TVA numérique: une trentaine de plateformes étrangères commencent à collecter 20% sur leurs services au Maroc

La TVA devient visible sur les factures numériques
Les grandes plateformes numériques étrangères commencent à appliquer la TVA marocaine sur les services fournis aux consommateurs établis au Maroc. Une trentaine d’opérateurs seraient concernés par le dispositif, notamment Netflix, Google, Apple, TikTok, Spotify et OpenAI.
TikTok indique appliquer une TVA de 20% aux clients marocains qui ne communiquent pas un Identifiant commun de l’entreprise valide. Apple a annoncé le 27 août que cette taxe était désormais prise en compte dans les revenus liés aux applications et aux achats intégrés éligibles. Google précise également déterminer, facturer et reverser la TVA sur les applications payantes et les achats intégrés effectués par des clients marocains.
OpenAI collecte la TVA marocaine de 20% depuis le 1er août sur les services taxables fournis aux clients établis au Maroc et non assujettis. Spotify mentionne, pour sa part, la TVA dans le prix de certains abonnements proposés aux utilisateurs marocains.
Un nouveau mécanisme plutôt qu’une nouvelle taxe
La réforme ne crée pas une taxe propre aux plateformes étrangères. La TVA était déjà due selon le principe voulant que le produit ou le service soit taxé dans le pays où il est consommé. La difficulté résidait dans son recouvrement lorsque le fournisseur numérique ne possédait aucune filiale, succursale ou présence physique au Maroc.
La loi de finances 2024 a fait évoluer les règles de territorialité afin de retenir la résidence habituelle du consommateur. Le dispositif a ensuite été précisé par le décret n°2.25.862. La Direction générale des impôts a mis en ligne en mai 2026 un téléservice destiné aux prestataires étrangers, avec des démarches ouvertes à compter du 11 juin.
Les particuliers et les entreprises relèvent de mécanismes différents
Pour une entreprise marocaine assujettie à la TVA, le mécanisme d’autoliquidation existait déjà. Lorsqu’elle achète un service à une plateforme étrangère, elle peut appliquer elle-même la taxe et la reverser à l’administration fiscale.
Un particulier ne pouvant accomplir cette formalité pour chaque abonnement ou achat numérique, la collecte est transférée au prestataire étranger. Celui-ci peut désormais s’identifier en ligne, déclarer les opérations concernées et payer la taxe à distance, notamment en devises, sans créer de structure locale.

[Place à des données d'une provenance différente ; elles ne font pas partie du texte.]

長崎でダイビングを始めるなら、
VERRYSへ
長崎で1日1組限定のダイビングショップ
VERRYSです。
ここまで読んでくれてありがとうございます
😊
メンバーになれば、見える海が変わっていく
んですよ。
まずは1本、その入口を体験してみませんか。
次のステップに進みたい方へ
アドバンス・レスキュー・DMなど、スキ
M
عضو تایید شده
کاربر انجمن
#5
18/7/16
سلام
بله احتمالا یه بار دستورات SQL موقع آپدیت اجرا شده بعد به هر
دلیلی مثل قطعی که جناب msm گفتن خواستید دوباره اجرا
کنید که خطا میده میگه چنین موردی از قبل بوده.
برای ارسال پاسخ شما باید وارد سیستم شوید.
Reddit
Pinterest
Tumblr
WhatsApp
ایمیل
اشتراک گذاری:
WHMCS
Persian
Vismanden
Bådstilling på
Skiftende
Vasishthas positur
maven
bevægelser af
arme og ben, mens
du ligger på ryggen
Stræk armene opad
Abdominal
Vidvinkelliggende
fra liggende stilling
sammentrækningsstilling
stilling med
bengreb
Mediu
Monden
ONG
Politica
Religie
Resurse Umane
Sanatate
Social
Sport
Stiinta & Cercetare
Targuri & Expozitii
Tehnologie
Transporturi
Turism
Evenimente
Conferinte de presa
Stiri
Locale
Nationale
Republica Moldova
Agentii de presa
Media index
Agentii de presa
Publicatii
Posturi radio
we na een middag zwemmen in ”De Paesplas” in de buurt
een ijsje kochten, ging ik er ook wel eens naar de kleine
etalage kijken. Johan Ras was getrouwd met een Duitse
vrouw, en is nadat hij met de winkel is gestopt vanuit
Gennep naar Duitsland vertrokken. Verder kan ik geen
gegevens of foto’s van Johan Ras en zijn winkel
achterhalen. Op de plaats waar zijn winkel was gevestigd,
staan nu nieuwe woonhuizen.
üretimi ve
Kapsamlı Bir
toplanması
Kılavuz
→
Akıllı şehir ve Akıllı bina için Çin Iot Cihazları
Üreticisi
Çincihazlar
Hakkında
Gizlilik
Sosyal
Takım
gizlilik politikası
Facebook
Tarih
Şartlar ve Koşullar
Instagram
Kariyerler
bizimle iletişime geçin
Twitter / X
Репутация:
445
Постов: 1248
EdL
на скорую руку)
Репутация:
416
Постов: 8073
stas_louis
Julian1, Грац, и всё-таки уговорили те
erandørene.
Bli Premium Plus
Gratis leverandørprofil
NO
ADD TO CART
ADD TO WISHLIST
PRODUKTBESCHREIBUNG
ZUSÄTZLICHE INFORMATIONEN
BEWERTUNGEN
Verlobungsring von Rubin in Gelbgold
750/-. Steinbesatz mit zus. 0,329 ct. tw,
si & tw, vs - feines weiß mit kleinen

L’effet final dépendra de la politique tarifaire de chaque plateforme
La TVA est supportée en dernier ressort par le consommateur, mais son application ne provoque pas automatiquement une hausse de 20% de tous les tarifs. Une plateforme peut ajouter la taxe au prix payé, maintenir son tarif toutes taxes comprises ou en absorber une partie.
Pour les utilisateurs marocains, le changement le plus visible réside donc dans l’apparition de la TVA sur la facture ou le reçu lorsqu’elle est applicable. Les premiers effets concrets du dispositif sont observés dans les facturations depuis juillet 2026.

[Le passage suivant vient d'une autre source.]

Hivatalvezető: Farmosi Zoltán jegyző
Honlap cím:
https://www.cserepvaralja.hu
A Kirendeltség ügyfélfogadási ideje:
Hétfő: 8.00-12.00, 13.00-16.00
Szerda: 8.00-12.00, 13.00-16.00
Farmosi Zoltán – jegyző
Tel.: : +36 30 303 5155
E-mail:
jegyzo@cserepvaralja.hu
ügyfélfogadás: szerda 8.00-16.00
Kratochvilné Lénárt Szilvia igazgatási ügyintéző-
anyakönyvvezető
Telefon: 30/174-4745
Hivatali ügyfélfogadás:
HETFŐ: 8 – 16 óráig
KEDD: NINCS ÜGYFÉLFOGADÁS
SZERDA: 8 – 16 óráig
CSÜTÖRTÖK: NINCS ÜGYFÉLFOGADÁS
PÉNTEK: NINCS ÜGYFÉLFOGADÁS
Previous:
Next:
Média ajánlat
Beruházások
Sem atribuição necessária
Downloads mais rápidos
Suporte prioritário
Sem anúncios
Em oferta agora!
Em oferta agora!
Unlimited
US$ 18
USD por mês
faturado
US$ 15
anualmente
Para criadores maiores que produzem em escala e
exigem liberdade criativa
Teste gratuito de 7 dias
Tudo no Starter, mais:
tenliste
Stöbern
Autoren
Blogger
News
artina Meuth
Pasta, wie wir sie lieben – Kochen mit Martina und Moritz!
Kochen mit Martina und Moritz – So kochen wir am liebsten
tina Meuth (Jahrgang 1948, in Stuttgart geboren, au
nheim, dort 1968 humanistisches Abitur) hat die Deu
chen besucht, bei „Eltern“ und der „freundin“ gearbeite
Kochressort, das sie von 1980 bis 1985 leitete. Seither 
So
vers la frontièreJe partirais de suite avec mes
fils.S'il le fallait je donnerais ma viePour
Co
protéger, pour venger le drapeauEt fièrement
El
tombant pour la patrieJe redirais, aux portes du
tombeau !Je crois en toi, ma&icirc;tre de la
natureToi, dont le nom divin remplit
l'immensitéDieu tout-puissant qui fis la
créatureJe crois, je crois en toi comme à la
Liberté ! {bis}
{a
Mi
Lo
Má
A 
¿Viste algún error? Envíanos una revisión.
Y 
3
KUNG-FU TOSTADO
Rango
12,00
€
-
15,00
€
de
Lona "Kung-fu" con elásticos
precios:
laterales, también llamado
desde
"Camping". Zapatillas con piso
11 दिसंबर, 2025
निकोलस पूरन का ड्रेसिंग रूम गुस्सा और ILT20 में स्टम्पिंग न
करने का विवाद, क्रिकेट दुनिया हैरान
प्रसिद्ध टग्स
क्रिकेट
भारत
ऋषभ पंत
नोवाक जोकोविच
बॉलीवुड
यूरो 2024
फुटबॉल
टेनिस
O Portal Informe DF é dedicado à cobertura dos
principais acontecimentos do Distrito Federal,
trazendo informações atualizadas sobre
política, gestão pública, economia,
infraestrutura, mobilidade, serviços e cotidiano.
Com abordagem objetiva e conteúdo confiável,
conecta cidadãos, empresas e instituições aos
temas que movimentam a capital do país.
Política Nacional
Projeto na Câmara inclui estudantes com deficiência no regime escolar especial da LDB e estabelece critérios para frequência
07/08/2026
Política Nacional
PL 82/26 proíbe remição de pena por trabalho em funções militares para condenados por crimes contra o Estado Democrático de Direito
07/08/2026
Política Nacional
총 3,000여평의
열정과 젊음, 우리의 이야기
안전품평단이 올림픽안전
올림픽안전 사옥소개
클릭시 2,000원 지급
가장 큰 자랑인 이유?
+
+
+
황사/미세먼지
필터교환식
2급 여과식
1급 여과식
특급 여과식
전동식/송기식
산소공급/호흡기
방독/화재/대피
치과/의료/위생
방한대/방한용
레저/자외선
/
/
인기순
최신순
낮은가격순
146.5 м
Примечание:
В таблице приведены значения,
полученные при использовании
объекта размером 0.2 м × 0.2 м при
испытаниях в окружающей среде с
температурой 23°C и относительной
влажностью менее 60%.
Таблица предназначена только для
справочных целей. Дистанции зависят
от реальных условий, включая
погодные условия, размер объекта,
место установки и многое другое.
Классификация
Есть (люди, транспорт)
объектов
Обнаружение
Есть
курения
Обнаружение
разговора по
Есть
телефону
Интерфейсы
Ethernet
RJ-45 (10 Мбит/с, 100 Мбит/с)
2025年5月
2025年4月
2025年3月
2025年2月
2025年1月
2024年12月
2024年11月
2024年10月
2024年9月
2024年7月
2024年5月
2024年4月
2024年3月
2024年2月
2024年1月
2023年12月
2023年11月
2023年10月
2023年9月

Les premières recettes commencent à remonter
Pour la DGI, l’objectif immédiat consiste d’abord à élargir l’assiette fiscale. Le mécanisme permet d’identifier et de recouvrer une TVA jusque-là difficile à capter, tout en générant des versements en devises par des entreprises établies à l’étranger.
Il reste toutefois trop tôt pour mesurer précisément l’effet de la réforme sur les recettes de l’État et les avoirs extérieurs. Plusieurs mois seront nécessaires pour évaluer le montant des nouvelles rentrées et l’ampleur des flux en devises.